Codes prioritaires et exemples pratiques
Parmi les codes souvent utilisés figurent par exemple 9110210 pour un fauteuil manuel standard, 4107723 pour un fauteuil électrique basique et 1298680 pour des accessoires de positionnement. Ces codes restent indicatifs : il est indispensable de vérifier la fiche LPP et l’arrêté ministériel associés au moment de la prescription. Les tarifs publiés servent de base pour la CPAM, mais des variations peuvent apparaître pour les fauteuils sur-mesure ou très techniques.
Qui peut prescrire et quelles pièces joindre ?
Les prescripteurs habilités sont principalement les médecins de médecine physique et réadaptation, les spécialistes en neurologie, rhumatologie ou autres spécialistes compétents selon l’affection. Le dossier de demande de prise en charge doit généralement comprendre :
- une ordonnance détaillée mentionnant le code LPP retenu et la nature du fauteuil demandé,
- un compte rendu médical récent décrivant l’altération fonctionnelle durable,
- un bilan fonctionnel (évaluation des capacités de transfert, de la marche, du tonus, etc.),
- le devis détaillé du fournisseur précisant les options et accessoires,
- le cas échéant, le rapport d’un essai clinique du matériel en conditions réelles,
- pour certaines demandes, une demande d’accord préalable adressée à la caisse primaire d’assurance maladie avec justificatifs.
Accord préalable et délais
Certains fauteuils électriques ou configurations personnalisées exigent un accord préalable avant la délivrance. La procédure peut prendre plusieurs semaines selon la complexité du dossier et la nécessité d’une expertise. Anticiper la constitution du dossier et joindre toutes les pièces médicales accélère le traitement. En cas de doute, contacter la CPAM ou l’équipe médico-sociale du patient permet d’obtenir rapidement la liste exacte des documents requis.
Location vs achat : comment choisir ?
Le choix entre la location et l’achat dépend de la durée prévisible du besoin et de la nature de l’équipement. La location est souvent privilégiée pour des besoins temporaires ou évolutifs (convalescence, essai préalable) ; l’achat est adapté pour un besoin définitif et durable.

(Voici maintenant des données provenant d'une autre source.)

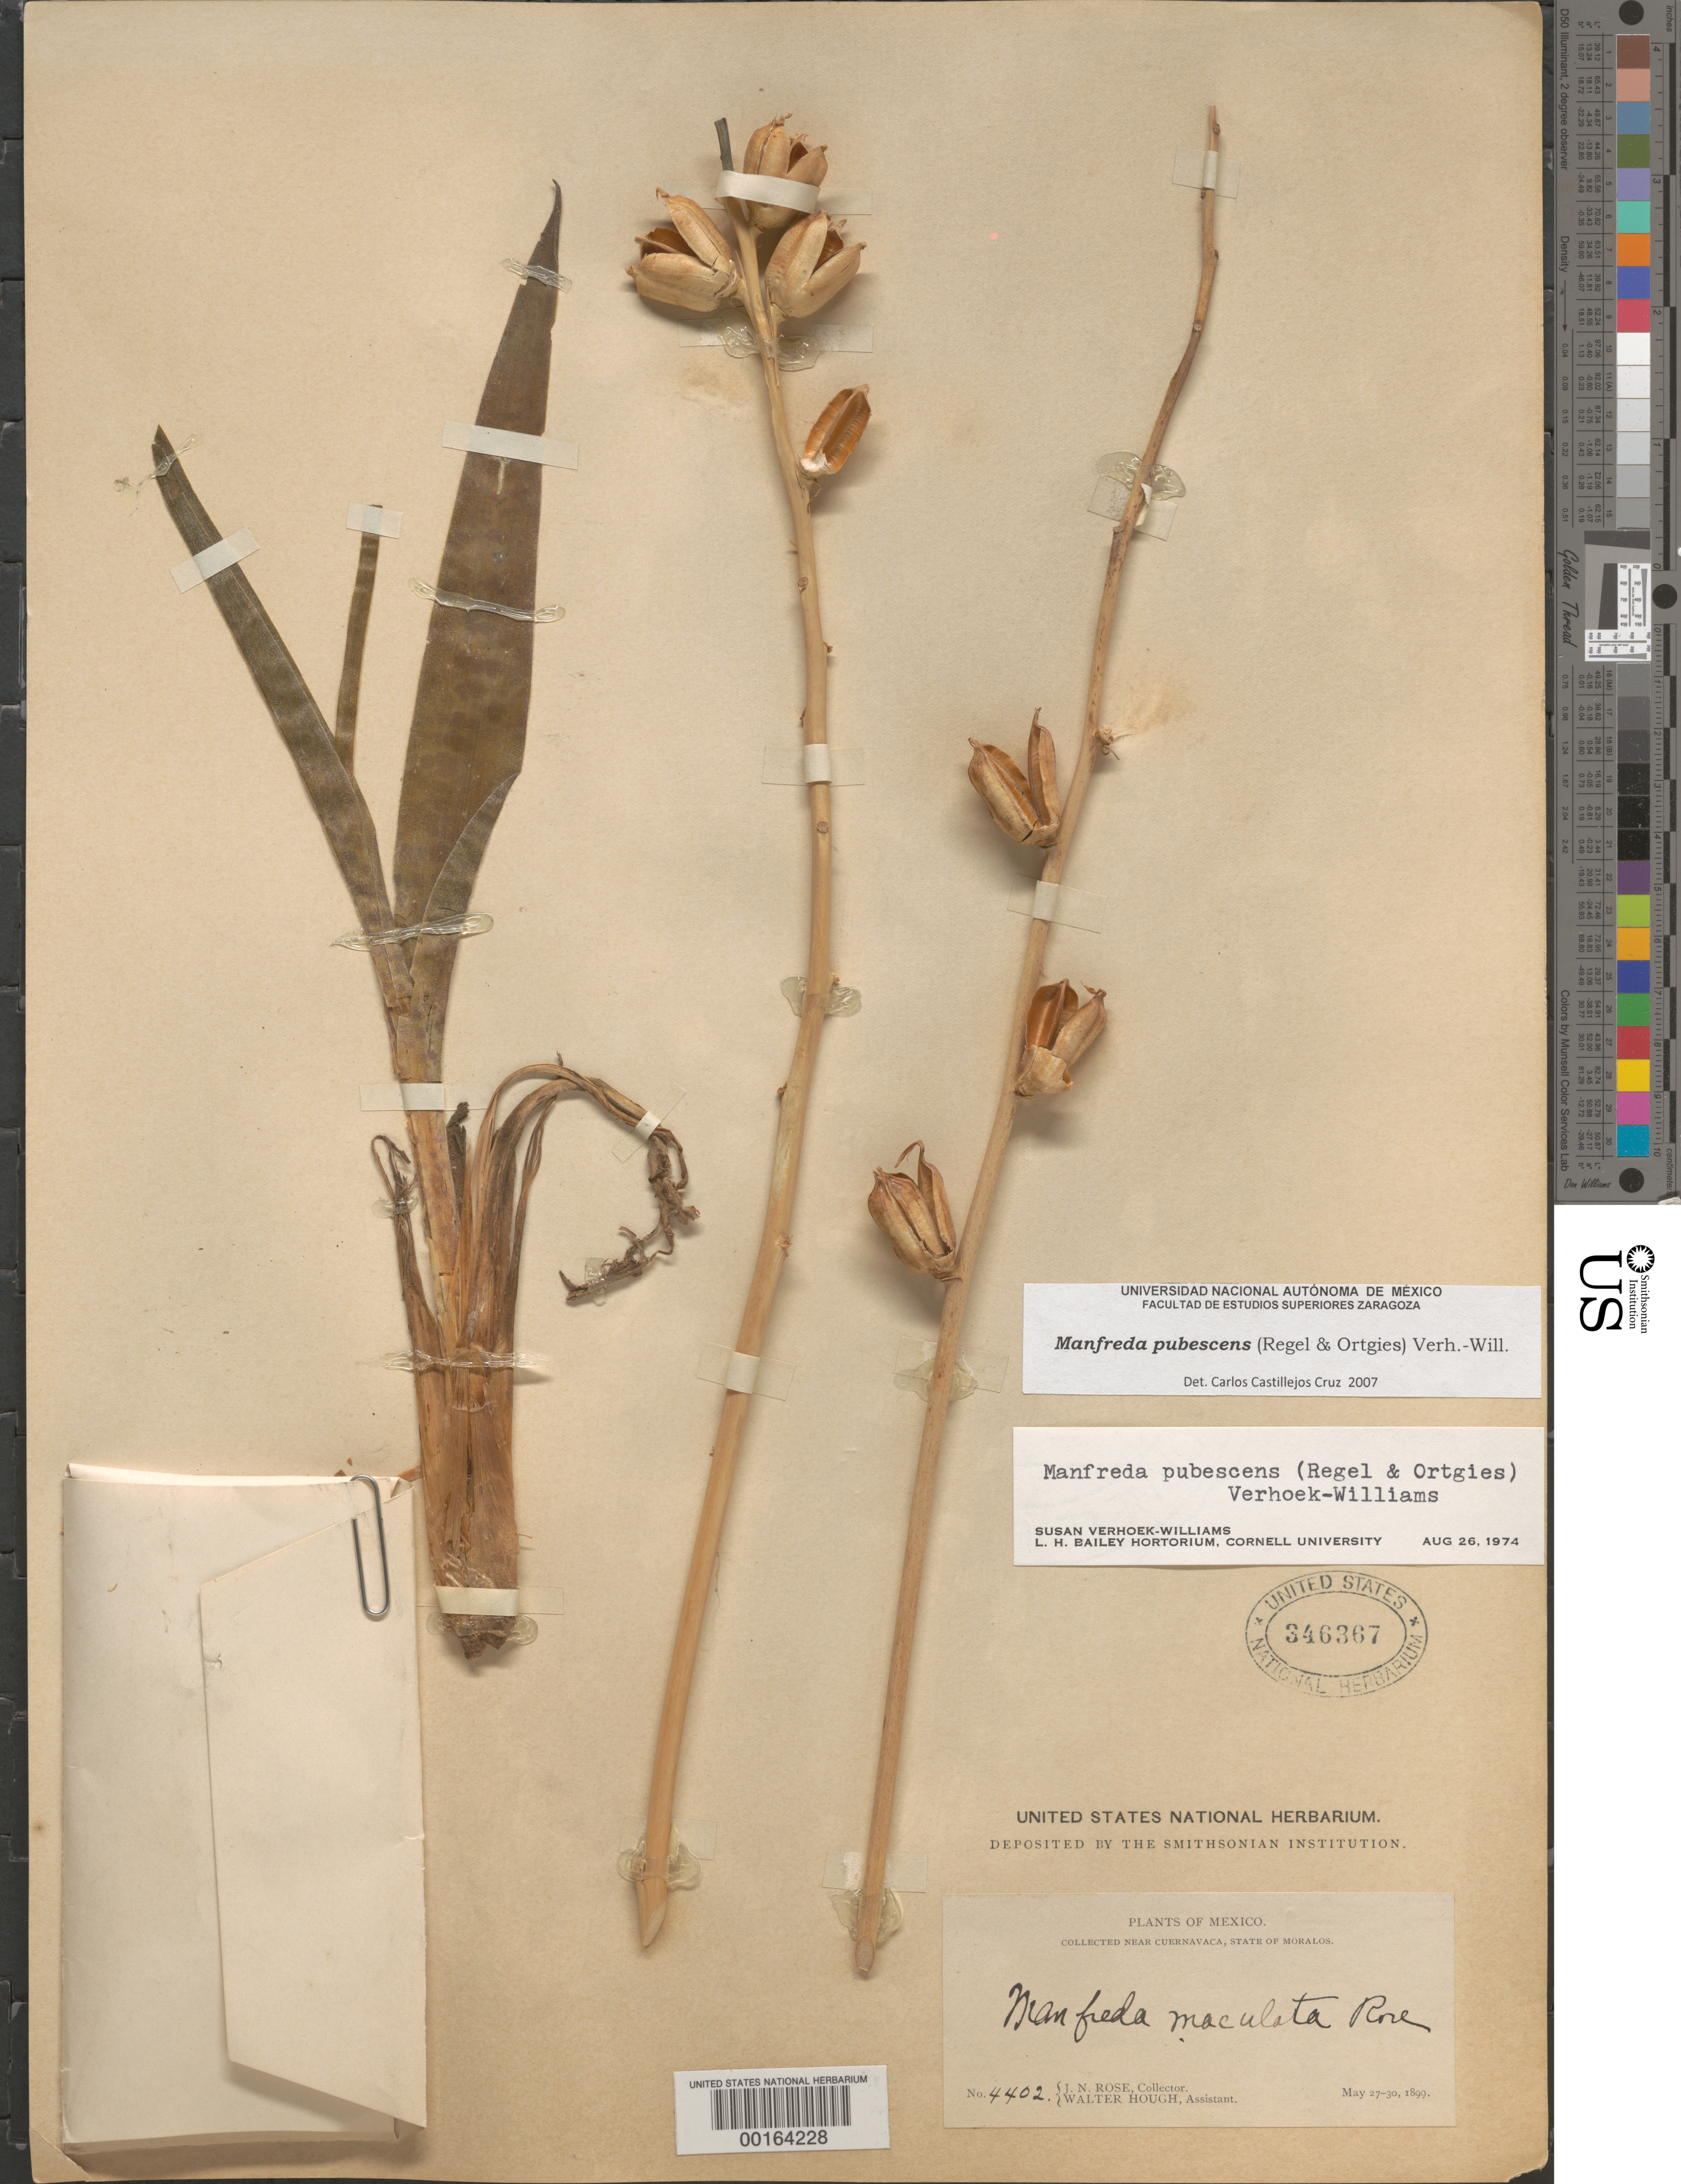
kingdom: Plantae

La prise en charge peut couvrir l’un ou l’autre mode si le matériel figure sur la LPP, mais les options haut de gamme ou non standard restent fréquemment à la charge du patient.

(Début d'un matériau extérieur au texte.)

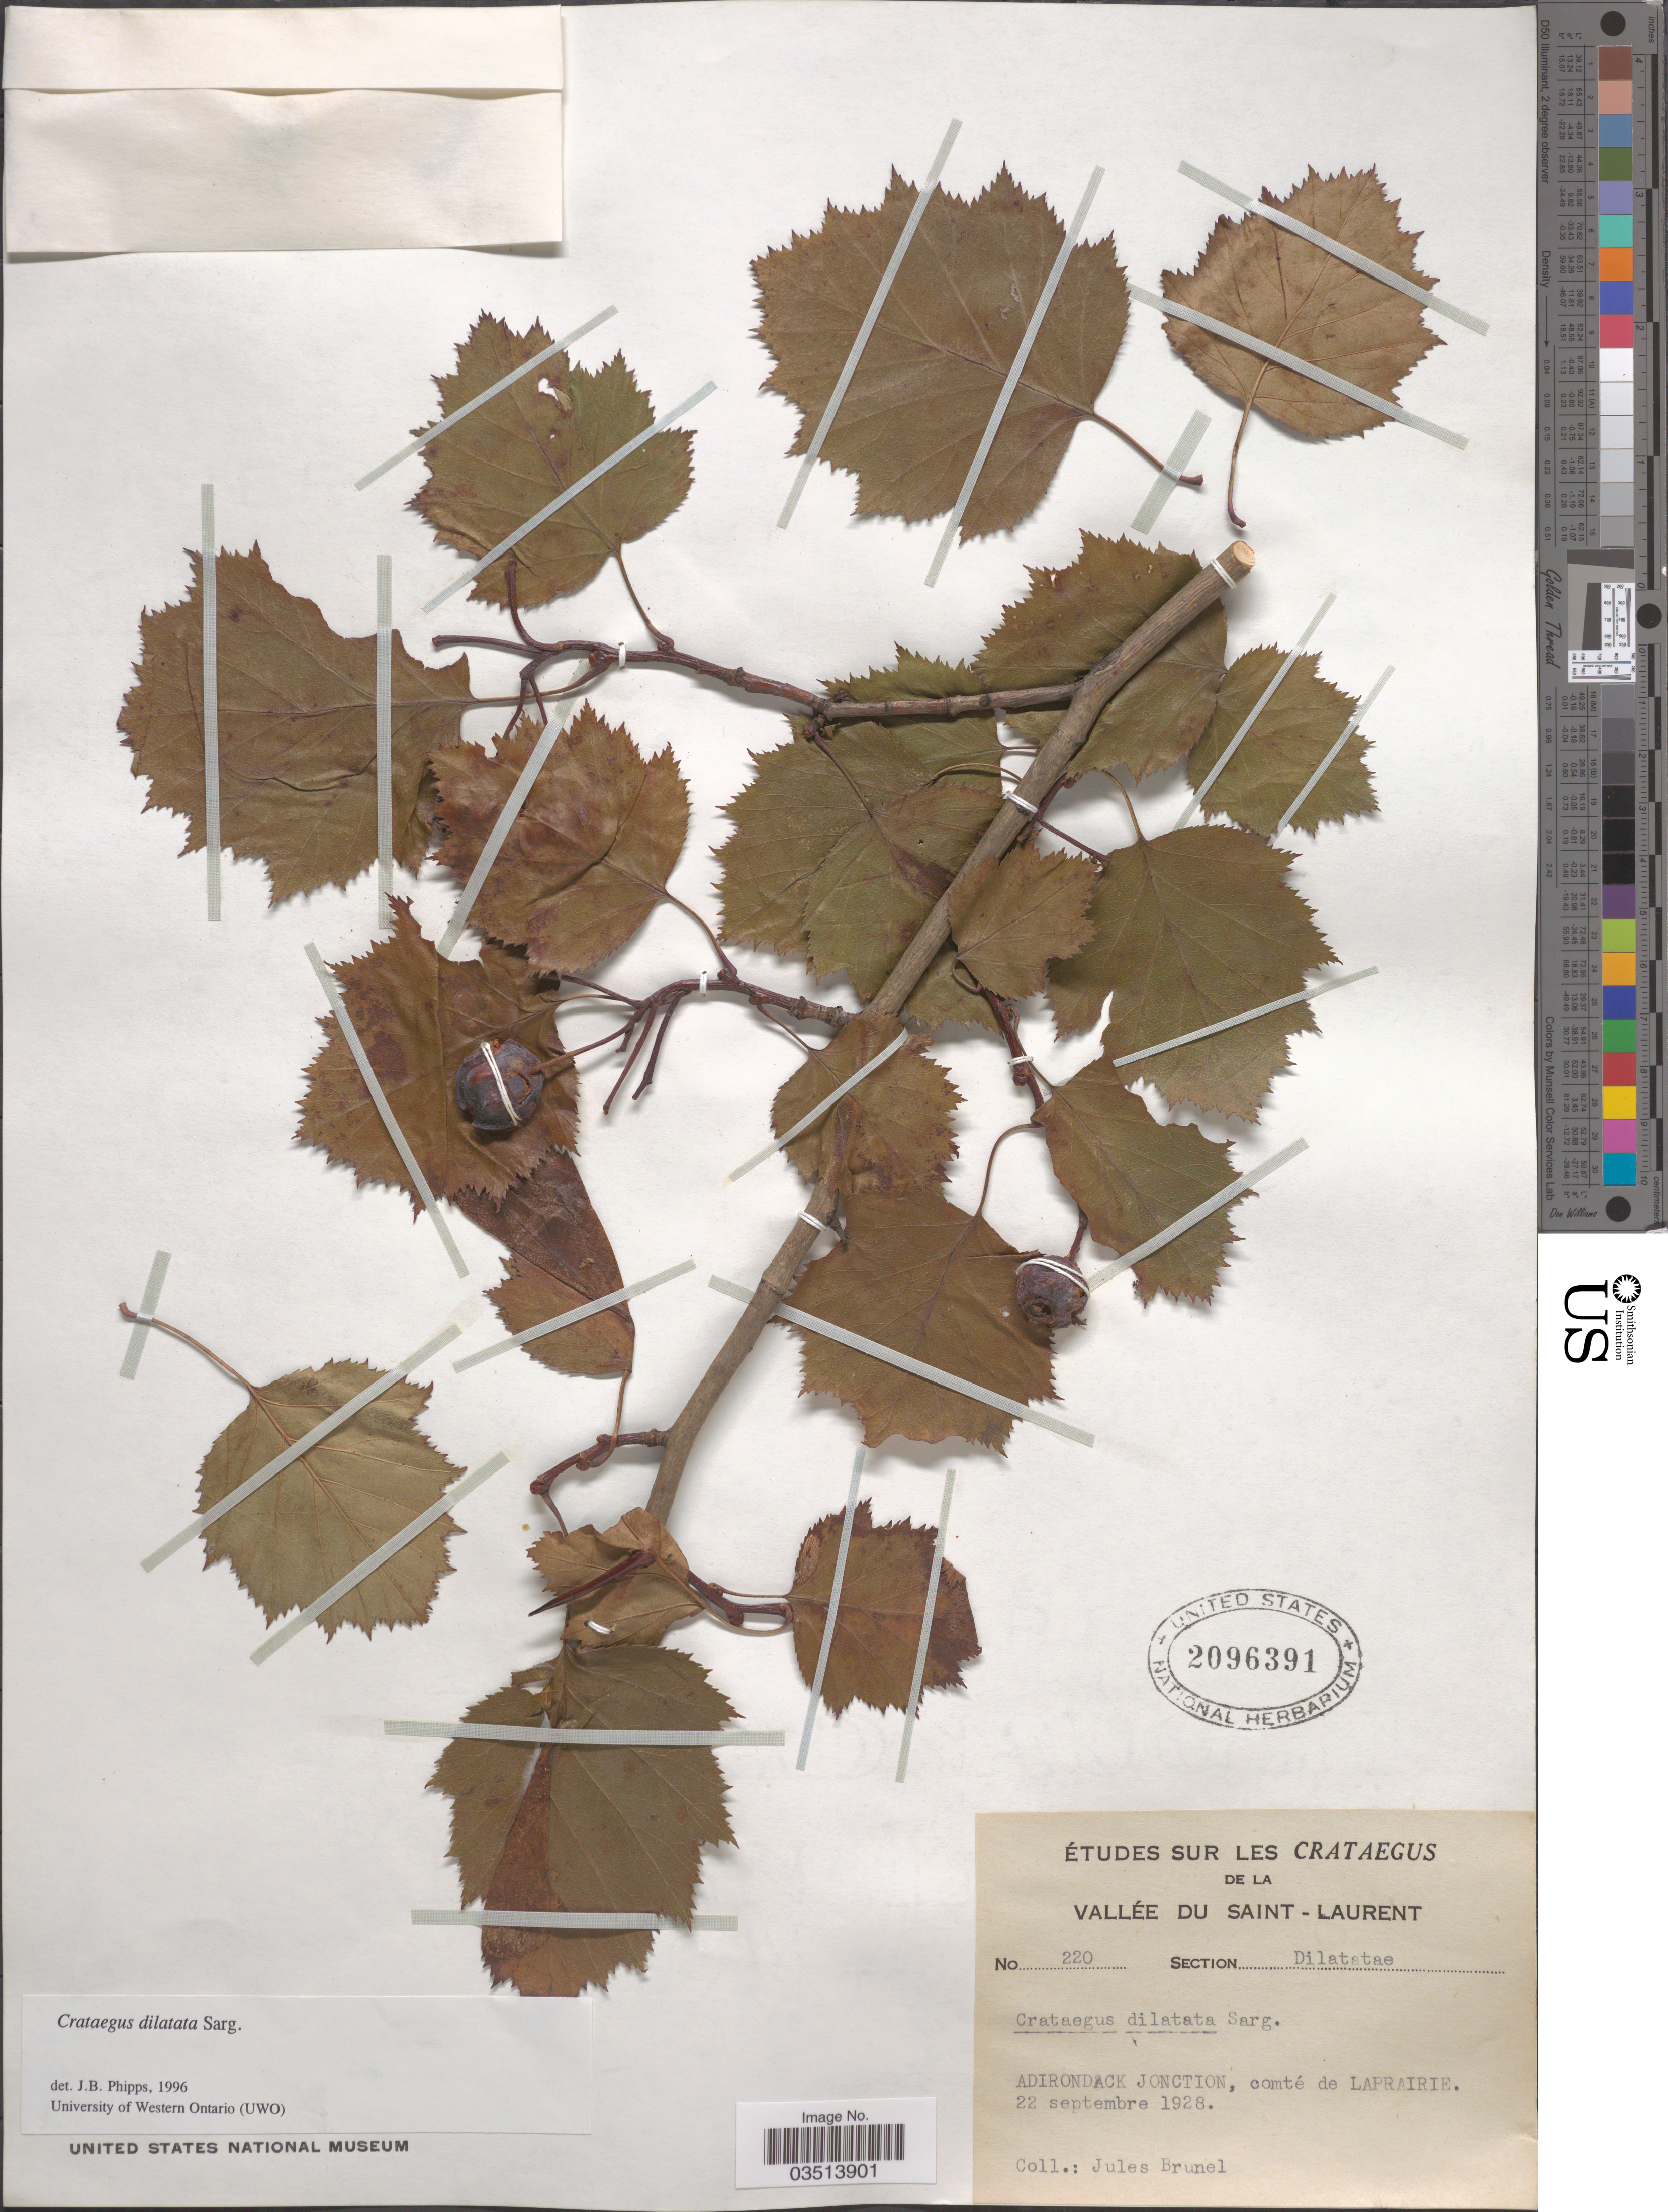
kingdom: Plantae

Étapes pratiques pour prescripteurs et fournisseurs
- Vérifier la fiche LPP et l’arrêté correspondant au code prévu.
- Rédiger une ordonnance précise en mentionnant le code LPP et la justification clinique.
- Constituer le dossier médical complet (bilan fonctionnel, compte rendu, devis).
- Si nécessaire, déposer une demande d’accord préalable auprès de la CPAM.
- Après accord, organiser l’essai et la livraison en veillant à la traçabilité documentaire.
Conseils pratiques et erreurs fréquentes
Les erreurs les plus fréquentes sont l’absence de code LPP sur l’ordonnance, un devis insuffisamment détaillé, ou l’absence de bilan fonctionnel. Il est également important d’indiquer clairement quelles options sont standard et lesquelles constituent un supplément. Les fournisseurs doivent aligner leurs fiches techniques et devis sur les références LPP pour éviter les refus.
En résumé, la réforme de décembre 2025 clarifie beaucoup d’aspects mais impose vigilance et rigueur administrative. Un dossier bien monté, avec code LPP pertinent, justification clinique et devis clair, permet le plus souvent une prise en charge intégrale lorsque l’équipement est inscrit sur la liste. Pour les options ou configurations particulières, prévoir une discussion préalable avec la caisse et informer le patient du risque de reste à charge.